CBDT Amends I-T Rule 3: Perq Value of Residential Accommodation

The CBIC has notified comprehensive amendment to the I-T rule 3(1) concerning the perquisite valuation of the free/concessional  residential accommodation provided by the employers to employees in different scenarios, effective from 1st of September, 2023, vide Notification 65/2023 dated 18/08/2023 (Income tax (Eighteenth Amendment) Rules, 2023), in line with amendments made by the Finance Act, 2023.

Significant Amendments to I-T Rule 3(1)

The modifications in I-T Rule 3(1) primarily deal with the value of residential accommodations provided by employers. Different scenarios of accommodation provision and its subsequent taxation have been addressed. The value of accommodation hinges on factors such as whether it’s furnished or unfurnished, whether it’s owned or leased by the employer, its location and the type of employer.
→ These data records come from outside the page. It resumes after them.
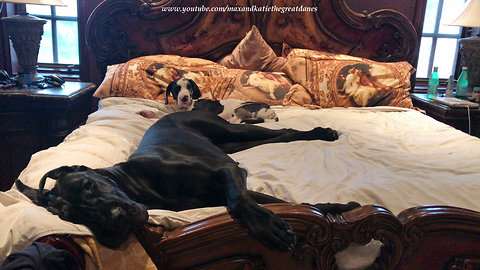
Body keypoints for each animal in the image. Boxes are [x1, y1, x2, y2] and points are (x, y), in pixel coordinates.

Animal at [15, 109, 360, 251]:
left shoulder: (228, 174)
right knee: (275, 138)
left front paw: (269, 228)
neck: (137, 182)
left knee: (284, 131)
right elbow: (282, 203)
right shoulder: (234, 181)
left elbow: (240, 201)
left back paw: (322, 132)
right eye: (71, 216)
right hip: (233, 146)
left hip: (231, 131)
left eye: (89, 185)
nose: (113, 221)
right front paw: (335, 208)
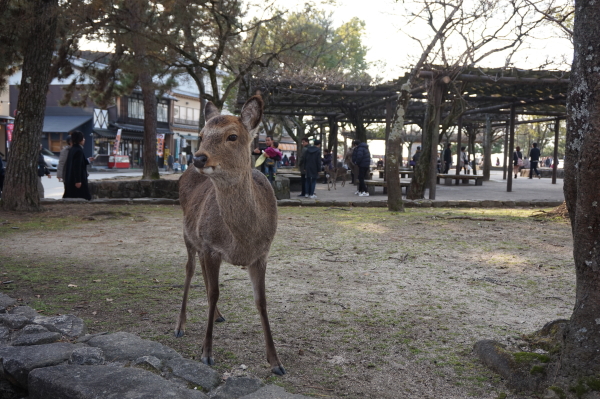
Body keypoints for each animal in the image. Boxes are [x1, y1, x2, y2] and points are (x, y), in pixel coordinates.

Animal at [176, 95, 286, 376]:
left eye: (232, 136)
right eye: (201, 135)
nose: (198, 158)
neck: (242, 241)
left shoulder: (262, 254)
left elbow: (261, 301)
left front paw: (276, 361)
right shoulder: (210, 246)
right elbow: (215, 291)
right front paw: (206, 353)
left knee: (202, 275)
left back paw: (217, 315)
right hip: (188, 235)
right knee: (190, 271)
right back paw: (180, 325)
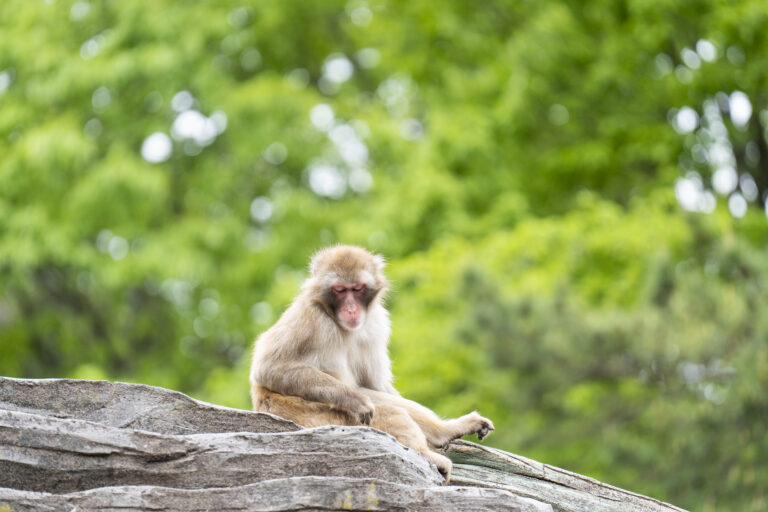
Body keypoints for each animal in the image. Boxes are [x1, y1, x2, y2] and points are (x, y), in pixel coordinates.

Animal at [249, 245, 493, 480]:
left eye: (357, 289)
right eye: (340, 290)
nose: (351, 309)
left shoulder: (376, 323)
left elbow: (376, 385)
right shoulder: (309, 318)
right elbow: (268, 368)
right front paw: (354, 400)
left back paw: (444, 431)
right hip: (318, 414)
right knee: (390, 412)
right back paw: (425, 454)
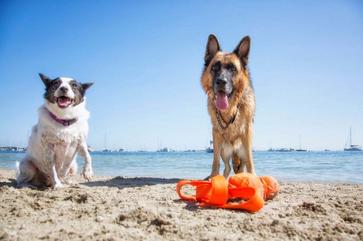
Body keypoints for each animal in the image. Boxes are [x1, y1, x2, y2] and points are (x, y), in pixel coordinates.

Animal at [202, 34, 256, 178]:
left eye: (233, 69)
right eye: (215, 67)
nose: (221, 82)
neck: (230, 108)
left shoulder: (247, 132)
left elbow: (250, 161)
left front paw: (253, 177)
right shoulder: (216, 134)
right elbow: (215, 161)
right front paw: (213, 177)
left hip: (242, 149)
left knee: (241, 166)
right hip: (223, 150)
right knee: (227, 168)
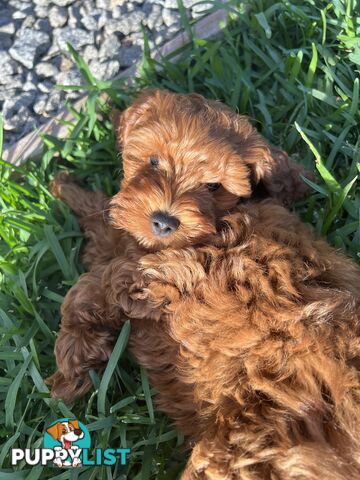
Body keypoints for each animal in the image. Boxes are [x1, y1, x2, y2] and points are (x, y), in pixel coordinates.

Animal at [47, 90, 360, 480]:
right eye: (153, 161)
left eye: (213, 186)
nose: (163, 222)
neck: (221, 221)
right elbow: (105, 227)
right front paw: (66, 185)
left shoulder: (173, 272)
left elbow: (91, 286)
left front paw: (66, 370)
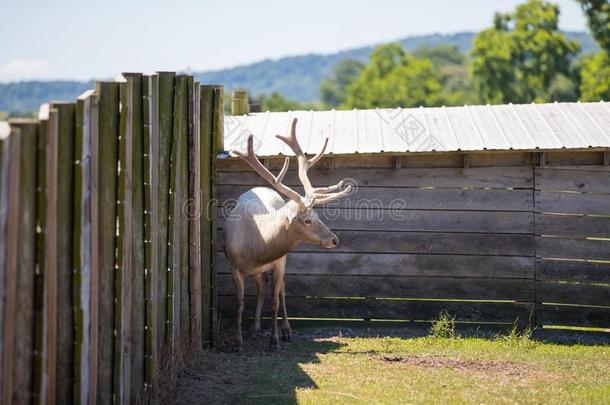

CBDT Amends I-T Rule 3: Perq Value of Residential Accommodation

Tax Implications for Government Employees

For instances where housing accomodation is provided by the Central or State Government, the license fee, as determined by the respective government minus the rent paid by the employee, is applicable. If furnished, the perquisite value is increased by 10% per annum of the cost of furniture. If furniture is hired, actual hire charges apply.

Tax Implications for Private Sector or Other than Government Employees

In cases where accommodation is provided by other employers, different criteria apply, varying with the city population sizes. The value slabs are positioned at 10% of the salary in cities with a population exceeding 40 lakhs, 7.5% for populations between 15 to 40 lakhs, and 5% in other areas. Furnished accommodations attract an added 10% per annum of furniture cost or actual hire charges for hired furniture.

Temporary Accommodations: Lease Accommodation and Hotel Stays

Employer-leased accommodations subject the employee to a tax calculated on the lease amount, the actual amount payable by the employer, or 10% of the salary, whichever is lower. For employees provided with accommodation in a hotel for a period exceeding 15 days, tax is calculated based on 24% of salary for the relevant period or the actual hotel expense, whichever is lower.

Exceptions: Provisions for Deputation, Inflation and Remote Areas

The new amendment offers exceptions for accommodations provided at sites such as mining areas, onshore oil explorations, project execution sites, or an offshore site, as long as they do not exceed 1,000 square feet and are at least eight kilometres from any municipality or cantonment board. Multiple residential accommodations or those provided for over a year are dealt with special provisions, including the use of the Cost Inflation Index. The term ‘remote area’ is defined to exclude areas within or less than 30 km from a municipality or a cantonment board with a population of 100,000 or more.

CBDT Income Tax Notification 65/2023 dated 18/08/2023: I-T Rule 3 Amended (Perq Value of Residential Accommodation)

CBDT Income Tax Notification 72/2023 dated 29/08/2023: Corrigendum to Notification 65/2023 dated 18/08/2023


With the introduction of this amendment in the Income-tax Rules, 1962, the taxation rules have changed significantly for employees in India receiving accommodation as part of their job perks. To ensure proper adherence to these new rules, employees and employers should familiarise themselves with these changes. It is particularly crucial for employees and employers who deal with accommodation benefits to understand and comply properly with these new rules.